Her compassion is triggered by one of them, Sadie Sachs, who stands for all the women Sanger treated and advocated for. Played with plaintive intensity by Jenni White, Sadie makes the composite pleas for help of those facing repeated pregnancies without many resources or much practical support, including doctors who advise that a poor wife's only escape from dangerous exploitation as a baby-maker may be to "sleep on the roof."

Bill Simmons' direction is fully in the spirit of Horan's concept. The story, heart-tugging though it certainly is, is given a sprightly style. The movement is energetic and beautifully coordinated, flowing along the room's four aisles with a luminous playing space at the center. Cast members bring and take away props, and the short scenes are consistently focused dramatically, with the enhancement of Laura Glover's lighting design.

Dr. Rock subjects Margaret to withering scrutiny.
The dialogue distantly evokes everything from the moral earnestness and pathos of Arthur Miller to the witty paradoxes and existential jokery of Oscar Wilde and Tom Stoppard. The all-woman cast has the virtue of underlining the irreducibly female significance of the liberation that the Pill offered.

The controversies outlined are not exclusively on a progress-vs.-prejudice scale: Science is often threatened by scientism — a faith that uses science as an excuse for blinkered practices and beliefs like the eugenics that shadowed Sanger's endorsement of the Pill's testing on ill-informed and vulnerable Puerto Rican women.

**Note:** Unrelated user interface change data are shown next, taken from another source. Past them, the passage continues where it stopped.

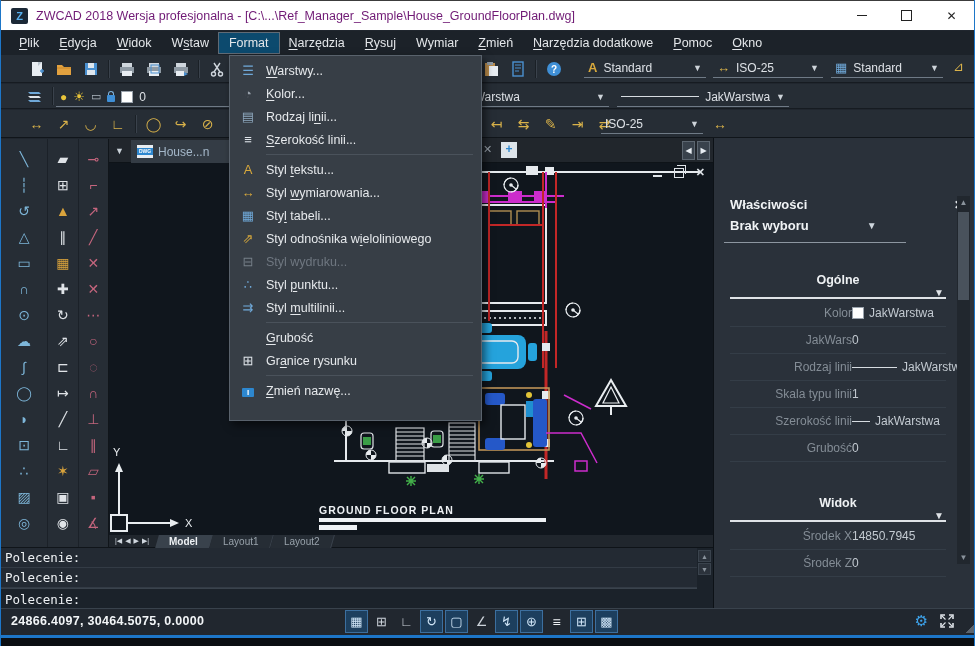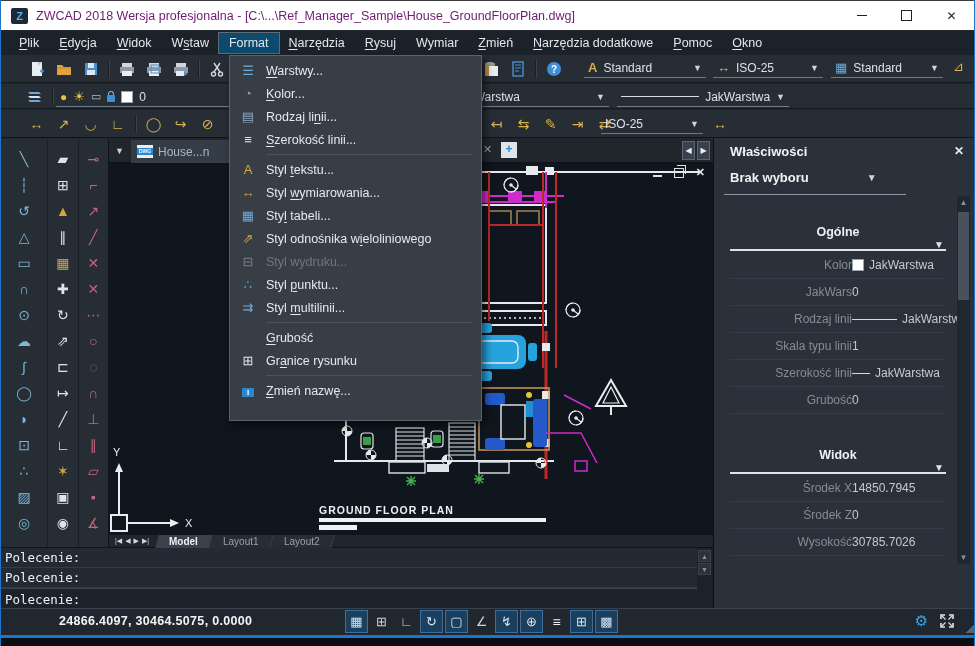--- a/index.html
+++ b/index.html
@@ -85,21 +85,21 @@
          align-items:center;font-size:10px;border-bottom:1px solid #0e1318;box-sizing:border-box;}
   .mt-arrows{display:flex;gap:3px;margin:0 8px 0 6px;color:#cfd6dd;font-size:7px;}
   .mtab{padding:0 12px;height:13px;line-height:13px;color:#98a2ab;transform:skewX(-16deg);background:#262d35;
         border-right:1px solid #39424c;}
   .mtab span{display:inline-block;transform:skewX(16deg);}
   .mtab.active{background:#39424c;color:#eef1f4;font-weight:bold;}
 
   
   .props{position:absolute;left:712px;top:138px;width:263px;height:470px;background:#2a313a;
          border-left:1px solid #0c1116;box-sizing:border-box;overflow:hidden;}
-  .props-header{display:flex;align-items:center;height:26px;padding:0 12px 0 16px;}
+  .props-header{display:flex;align-items:flex-end;height:26px;padding:0 12px 0 16px;margin-top:48px;}
   .props-title{color:#f0f3f5;font-weight:bold;font-size:13px;}
   .props-close{margin-left:auto;color:#e4e8ec;font-size:12px;font-weight:bold;}
   .sel-combo{display:flex;align-items:center;height:26px;padding:0 16px;}
   .sel-text{color:#f0f3f5;font-weight:bold;font-size:13px;}
   .sel-arrow{color:#cfd6dd;font-size:10px;margin-left:58px;}
   .sel-underline{height:1px;background:#8d96a0;margin:4px 70px 0 10px;}
   #props-body{position:relative;padding:30px 30px 0 16px;}
   .psec{display:flex;align-items:center;height:24px;border-bottom:2px solid #dfe3e7;color:#eef1f3;
         font-weight:bold;font-size:12.5px;margin-bottom:1px;flex-direction:column;}
   .secarrow{margin-left:auto;color:#dfe3e7;font-size:10px;padding-right:2px;}
@@ -119,21 +119,21 @@
          font-size:12.5px;color:#eef1f4;}
   .cline.hist{background:#232a33;border-bottom:1px solid #333b45;}
   .cline.active{height:21px;line-height:21px;border-top:1px solid #3a434d;background:#1b222a;}
   .cmd-scroll{position:absolute;right:1px;top:2px;width:14px;}
   .cmd-scroll span{display:block;width:13px;height:12px;background:#2b323b;border:1px solid #3a434d;color:#8a939c;
          font-size:7px;text-align:center;line-height:11px;margin-bottom:1px;box-sizing:border-box;}
 
   
   .status{position:absolute;left:0;top:608px;width:975px;height:27px;background:#21272f;border-top:1px solid #39424c;
           box-sizing:border-box;}
-  .coords{position:absolute;left:10px;top:5px;color:#f2f5f7;font-weight:bold;font-size:12.5px;letter-spacing:.3px;margin-left:48px;}
+  .coords{position:absolute;left:10px;top:5px;color:#f2f5f7;font-weight:bold;font-size:12.5px;letter-spacing:.3px;}
   .toggles{position:absolute;left:344px;top:1px;display:flex;align-items:center;}
   .stgl{width:23px;height:23px;display:flex;align-items:center;justify-content:center;color:#ccd3da;
         font-size:13px;border:1px solid transparent;margin-right:2px;box-sizing:border-box;}
   .stgl.active{background:#1d3f5e;border-color:#3c6f9f;color:#cfe4f6;}
   .stgl.frameless{color:#eef1f4;font-size:14px;}
   .st-right{position:absolute;right:22px;top:3px;display:flex;align-items:center;gap:12px;}
   .gear{color:#3da2ea;font-size:15px;}
   .grip{position:absolute;right:2px;bottom:2px;width:8px;height:8px;
         background:linear-gradient(135deg,transparent 50%,#5b646e 50%);}
   .bluebar{position:absolute;left:0;top:635px;width:975px;height:3px;background:#1d76c8;}
@@ -650,26 +650,20 @@
           <span class="pval">
             <span>14850.7945</span>
           </span>
         </div>
         <div class="prow">
           <span class="plab">Środek Z</span>
           <span class="pval">
             <span>0</span>
           </span>
         </div>
-        <div class="prow">
-          <span class="plab">Wysokość</span>
-          <span class="pval">
-            <span>30785.7026</span>
-          </span>
-        </div>
         <div class="psecgap"></div>
       </div>
     <div class="pscroll">
       <span class="sarr" style="top:0">▲</span>
       <span class="sthumb"></span>
       <span class="sarr" style="bottom:0">▼</span>
     </div>
   </div>
 
   <div class="cmd">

Sanger's diverse team of supporters is given spiky individuality in the performances of Jen Johansen as the dashing, ideologically skeptical Dr. John Rock, Arianne Villareal as the gabby, insightful, high-strung researcher Dr. Pincus, and Jan Lucas as Katherine McCormick, a salty cosmopolite, veteran Sanger ally and heiress to the International Harvester fortune.

We have generally moved from believing in the pharmutopia promised in the 1950s, and Horan's play subtly acknowledges the difference. But we still seem to lack certainty about what kind of restraints are proper to put upon individual potential and freedom, and how much to allow traditional biases the right to control the lives of others.

"The Pill" addresses such issues seriously and delightfully — which may seem an odd approach, but it works in a production this buoyant and well-honed. It's good medicine for several of society's perpetual ills, and the prescription is renewable.